Alan begins to conflate horses, religion, and sex--a process which was started by his mother and is continued by his father when he replaces the picture of Jesus at the foot of Alan's bed with a picture of a horse. Alan has been taught by his mother that G-d is a judgmental G-d, with eyes everywhere that watch and see everything. The image of the horse, which Alan's mother describes to Dr. Dysart as being "all eyes," has replaced the image of G-d, and now stares down in judgment with eyes that see everything as Alan sleeps (40). Alan associates the horse's gaze with shame as it is only at two removes from his judgmental mother and at one remove from her judgmental Christian G-d.
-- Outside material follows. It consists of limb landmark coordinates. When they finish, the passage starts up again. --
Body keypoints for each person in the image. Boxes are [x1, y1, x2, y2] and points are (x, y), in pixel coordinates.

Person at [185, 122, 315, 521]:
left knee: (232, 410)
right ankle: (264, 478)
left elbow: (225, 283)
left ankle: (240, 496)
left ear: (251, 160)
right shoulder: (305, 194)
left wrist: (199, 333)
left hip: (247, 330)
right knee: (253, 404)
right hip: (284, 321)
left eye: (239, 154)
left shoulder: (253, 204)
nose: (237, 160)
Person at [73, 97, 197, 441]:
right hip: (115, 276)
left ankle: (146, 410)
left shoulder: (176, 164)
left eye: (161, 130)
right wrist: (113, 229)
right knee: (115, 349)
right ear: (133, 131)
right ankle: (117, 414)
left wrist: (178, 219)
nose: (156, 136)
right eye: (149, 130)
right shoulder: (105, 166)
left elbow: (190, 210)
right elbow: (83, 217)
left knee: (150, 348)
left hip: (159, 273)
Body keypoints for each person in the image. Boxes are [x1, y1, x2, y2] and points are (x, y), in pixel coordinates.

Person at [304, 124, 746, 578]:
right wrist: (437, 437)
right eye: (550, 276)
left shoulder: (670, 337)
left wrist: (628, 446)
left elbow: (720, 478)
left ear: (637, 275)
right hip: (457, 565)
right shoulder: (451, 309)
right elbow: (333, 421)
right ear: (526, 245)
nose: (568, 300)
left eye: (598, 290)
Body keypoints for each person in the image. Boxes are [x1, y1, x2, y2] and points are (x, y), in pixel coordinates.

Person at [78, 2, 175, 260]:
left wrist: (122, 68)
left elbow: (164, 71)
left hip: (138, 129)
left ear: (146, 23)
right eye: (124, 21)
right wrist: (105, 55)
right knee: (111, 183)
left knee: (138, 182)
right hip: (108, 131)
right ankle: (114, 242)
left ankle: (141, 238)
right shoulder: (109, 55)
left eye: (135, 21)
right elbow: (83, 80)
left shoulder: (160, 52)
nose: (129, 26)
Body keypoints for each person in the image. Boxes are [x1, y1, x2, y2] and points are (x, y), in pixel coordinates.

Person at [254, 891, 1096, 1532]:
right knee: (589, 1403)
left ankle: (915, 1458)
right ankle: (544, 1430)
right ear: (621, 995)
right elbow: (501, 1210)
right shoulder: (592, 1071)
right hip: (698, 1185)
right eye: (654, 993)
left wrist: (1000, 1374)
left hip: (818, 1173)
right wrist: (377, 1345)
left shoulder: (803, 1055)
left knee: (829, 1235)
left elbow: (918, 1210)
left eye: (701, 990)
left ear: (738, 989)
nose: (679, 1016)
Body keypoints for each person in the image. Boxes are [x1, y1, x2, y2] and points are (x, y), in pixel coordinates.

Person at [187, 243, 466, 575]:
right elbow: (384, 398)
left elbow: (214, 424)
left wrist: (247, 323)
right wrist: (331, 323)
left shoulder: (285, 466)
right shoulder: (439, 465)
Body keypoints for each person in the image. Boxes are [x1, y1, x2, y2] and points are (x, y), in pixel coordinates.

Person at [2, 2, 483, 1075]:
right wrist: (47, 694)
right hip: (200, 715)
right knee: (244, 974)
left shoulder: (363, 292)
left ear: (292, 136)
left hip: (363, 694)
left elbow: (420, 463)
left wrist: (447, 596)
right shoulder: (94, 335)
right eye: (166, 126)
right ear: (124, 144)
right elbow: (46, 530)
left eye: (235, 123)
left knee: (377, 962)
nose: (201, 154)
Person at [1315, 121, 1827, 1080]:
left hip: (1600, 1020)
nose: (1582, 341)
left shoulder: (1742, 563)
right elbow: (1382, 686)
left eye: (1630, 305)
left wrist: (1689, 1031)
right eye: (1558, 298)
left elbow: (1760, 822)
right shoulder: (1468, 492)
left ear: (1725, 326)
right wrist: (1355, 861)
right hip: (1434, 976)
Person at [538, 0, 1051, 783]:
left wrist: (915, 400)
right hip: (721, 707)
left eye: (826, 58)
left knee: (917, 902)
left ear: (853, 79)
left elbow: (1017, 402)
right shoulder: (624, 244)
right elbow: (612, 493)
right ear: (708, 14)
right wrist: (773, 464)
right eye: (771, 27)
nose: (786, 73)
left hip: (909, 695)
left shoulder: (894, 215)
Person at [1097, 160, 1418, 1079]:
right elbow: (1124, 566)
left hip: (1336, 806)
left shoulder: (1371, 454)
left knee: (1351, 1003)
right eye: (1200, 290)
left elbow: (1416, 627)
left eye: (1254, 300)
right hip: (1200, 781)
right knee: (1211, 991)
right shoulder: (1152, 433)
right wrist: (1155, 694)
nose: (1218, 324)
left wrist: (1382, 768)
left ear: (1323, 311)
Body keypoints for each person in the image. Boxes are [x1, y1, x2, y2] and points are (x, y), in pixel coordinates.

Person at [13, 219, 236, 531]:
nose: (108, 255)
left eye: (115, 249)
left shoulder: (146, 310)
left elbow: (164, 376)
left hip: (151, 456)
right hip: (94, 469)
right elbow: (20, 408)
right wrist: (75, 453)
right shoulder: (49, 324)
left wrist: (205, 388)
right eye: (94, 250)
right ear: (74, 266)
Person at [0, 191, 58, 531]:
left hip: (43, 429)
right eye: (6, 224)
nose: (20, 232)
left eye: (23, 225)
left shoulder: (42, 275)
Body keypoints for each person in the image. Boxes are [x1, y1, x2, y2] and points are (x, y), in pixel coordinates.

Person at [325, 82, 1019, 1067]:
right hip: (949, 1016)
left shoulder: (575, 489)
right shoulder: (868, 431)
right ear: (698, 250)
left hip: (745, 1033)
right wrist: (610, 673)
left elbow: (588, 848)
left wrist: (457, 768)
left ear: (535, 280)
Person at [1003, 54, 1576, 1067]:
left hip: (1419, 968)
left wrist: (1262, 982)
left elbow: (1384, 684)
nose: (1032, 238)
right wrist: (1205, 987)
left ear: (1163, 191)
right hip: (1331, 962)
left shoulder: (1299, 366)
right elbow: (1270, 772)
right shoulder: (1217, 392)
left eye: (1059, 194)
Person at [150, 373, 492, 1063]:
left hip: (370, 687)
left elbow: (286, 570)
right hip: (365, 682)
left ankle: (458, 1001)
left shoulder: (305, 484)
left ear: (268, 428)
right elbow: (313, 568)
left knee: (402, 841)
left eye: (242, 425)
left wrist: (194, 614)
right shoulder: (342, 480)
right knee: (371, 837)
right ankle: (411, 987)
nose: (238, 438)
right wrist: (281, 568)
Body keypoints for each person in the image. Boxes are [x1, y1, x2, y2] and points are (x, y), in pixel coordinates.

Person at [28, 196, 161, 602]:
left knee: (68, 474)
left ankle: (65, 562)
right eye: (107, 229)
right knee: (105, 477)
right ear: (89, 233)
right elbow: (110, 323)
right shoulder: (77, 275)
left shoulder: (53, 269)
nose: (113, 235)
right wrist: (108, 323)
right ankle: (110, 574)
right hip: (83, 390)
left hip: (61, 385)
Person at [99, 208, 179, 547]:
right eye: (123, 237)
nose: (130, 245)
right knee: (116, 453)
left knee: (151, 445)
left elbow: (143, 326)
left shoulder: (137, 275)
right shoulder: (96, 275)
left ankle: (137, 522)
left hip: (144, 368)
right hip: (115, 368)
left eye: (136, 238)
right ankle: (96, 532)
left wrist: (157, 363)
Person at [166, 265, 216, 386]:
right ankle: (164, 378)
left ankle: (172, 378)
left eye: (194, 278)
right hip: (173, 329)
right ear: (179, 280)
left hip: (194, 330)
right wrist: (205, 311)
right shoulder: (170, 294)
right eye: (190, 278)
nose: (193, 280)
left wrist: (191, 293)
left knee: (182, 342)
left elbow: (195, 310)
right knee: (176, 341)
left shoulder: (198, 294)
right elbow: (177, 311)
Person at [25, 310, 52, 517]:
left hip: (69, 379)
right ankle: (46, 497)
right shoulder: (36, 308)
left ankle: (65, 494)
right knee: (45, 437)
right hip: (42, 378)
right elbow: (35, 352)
This recalls Michel Foucault's description of the Panopticon in Discipline and Punish, where everyone in society is locked in a permanent state of surveillance, watching everyone else and being watched at all times. Thus, behavior becomes normalized by the collective gaze of society's judgment (551-555). In Alan's world, everyone is watching one another and being watched. And there is a real sense of shame whenever one of the characters steps outside of what is considered normal. The father watches and shames Alan when he catches him in the act of worshipping his horse-gd, Equus. Alan's mother watches and judges her son through her Christian G-d, which Alan has morphed into his horse-gd. The father attempts to escape the shaming gaze of his wife by sneaking off to watch a dirty movie. Father and son catch each other at the dirty movie and shame each other for being at the theater. Alan, who has learned to view sex as a shameful act, is unable to consummate his sexual relationship with Jill in the stables because he feels that the eyes of his G-d/mother/society are upon him in the form of the watchful horses. In order to relieve his shame, he blinds the horses and destroys their power to judge him. In doing so, Alan creates a world where, if only for a brief moment, the all-seeing eyes of G-d and society see him no more.
Foucault, Michel. "Discipline and Punish." Literary Theory: An Anthology. Eds. Rivkin, Julie and Ryan, Michael. New York: Blackwell Publishing, 2004. 549-566.
Shaffer, Peter. Equus. New York: Scribner, 2002.